I have been advised by my solicitor to plead guilty to making jokes and to throw myself on the mercy of the court. He said this as he dumped all the papers into his briefcase and left the court. He could have had the decency to laugh as he went through the doors…
Making jokes is not normally a criminal offence – with the possible exception of Melbourne Comedy Weeks – and most jokesters do not need fear jail time. Of course if they crack the wrong jest in Iran, North Korea, or Saudi Arabia they can expect to be jugged and tortured…but then that could happen for eating cornflakes with the wrong spoon there. They are tough rooms to work.
Poking fun at people here in Australia is fairly safe, if you aim lower than the Magistrate’s Court when you do it – anything there and above is surrounded by enough statutory dignity to make funny business dangerous. I would be interested to see a magistrate laugh, and to see what sort of entertainment would provoke it. I cannot imagine that they laugh at the foibles of the human condition – for so often they are the very people tasked with sorting out peccadillos and punishing people for having them. Perhaps their humour is of a transcendent kind, incomprehensible to the lower orders.
But sometimes you fire off good ones and nothing at all happens. No laughs, no smiles, – not even the alternate satisfaction of an outraged response. Zip. Nada. Pure silence. And after a period of time the horrible truth starts to dawn – the person sitting there in the audience like a lump of suet really has no clue as to what the joke is about.
This can be the result of stupidity – as with the frankly stupid – or of ignorance, when someone has no points of mutual reference for a topic. Sometimes that’s age, though I must say youth more frequently deprives people of understanding than does middle age. Old folks may not know the pop tunes or latest cultural reference, but they know a helluva lot more about the world than ever the young are taught. And they can take as much fun in simple and mannerly jokes as they young do with swearing and shock tactics. The old people reserve their shock tactics for worse situations…you don’t wanna be there when they cut loose.
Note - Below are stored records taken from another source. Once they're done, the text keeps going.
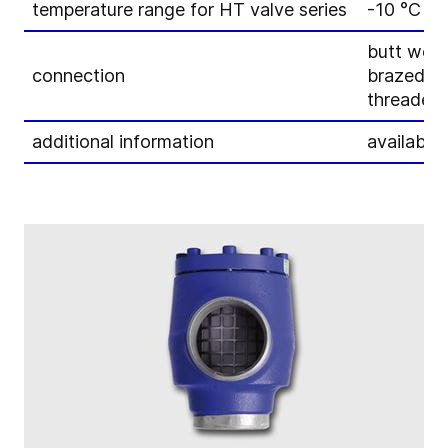
temperature range for HT valve series
-10 °C bi
butt weld
connection
brazed e
threaded
additional information
available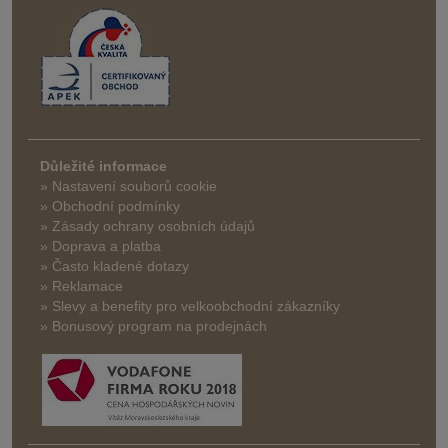
Důležité informace
» Nastavení souborů cookie
» Obchodní podmínky
» Zásady ochrany osobních údajů
» Doprava a platba
» Často kladené dotazy
» Reklamace
» Slevy a benefity pro velkoobchodní zákazníky
» Bonusový program na prodejnách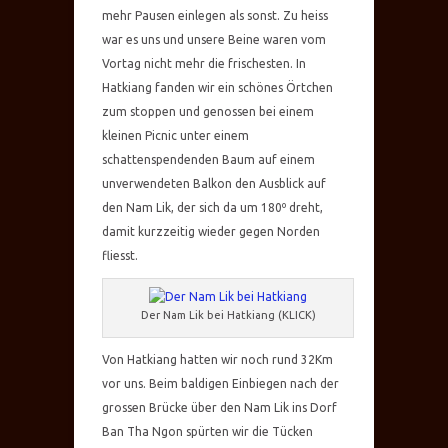
mehr Pausen einlegen als sonst. Zu heiss
war es uns und unsere Beine waren vom
Vortag nicht mehr die frischesten. In
Hatkiang fanden wir ein schönes Örtchen
zum stoppen und genossen bei einem
kleinen Picnic unter einem
schattenspendenden Baum auf einem
unverwendeten Balkon den Ausblick auf
den Nam Lik, der sich da um 180º dreht,
damit kurzzeitig wieder gegen Norden
fliesst.
Der Nam Lik bei Hatkiang (KLICK)
Von Hatkiang hatten wir noch rund 32Km
vor uns. Beim baldigen Einbiegen nach der
grossen Brücke über den Nam Lik ins Dorf
Ban Tha Ngon spürten wir die Tücken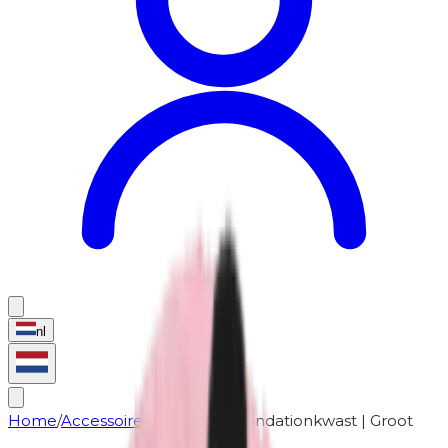
nl
Home
/
Accessoires
/
Kwasten
/
Foundationkwast | Groot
Whatever the reason for the blank stare and the deadly silence after the punchline, the comedian should never panic and start to explain the joke. It might seem that it will right the situation – that it will result in a peal of laughter – but it never does. Frequently the dullard cannot grasp the joke even after it is dissected and laid out on a pin board – and every minute that they stand there goggling and gulping, the joke teller loses traction.
The best answer is to abandon the thing immediately. Move on to another joke or another topic. Or just move on – but as you go, turn to someone else in the audience and ask them to explain the failure. With a bit of luck they will.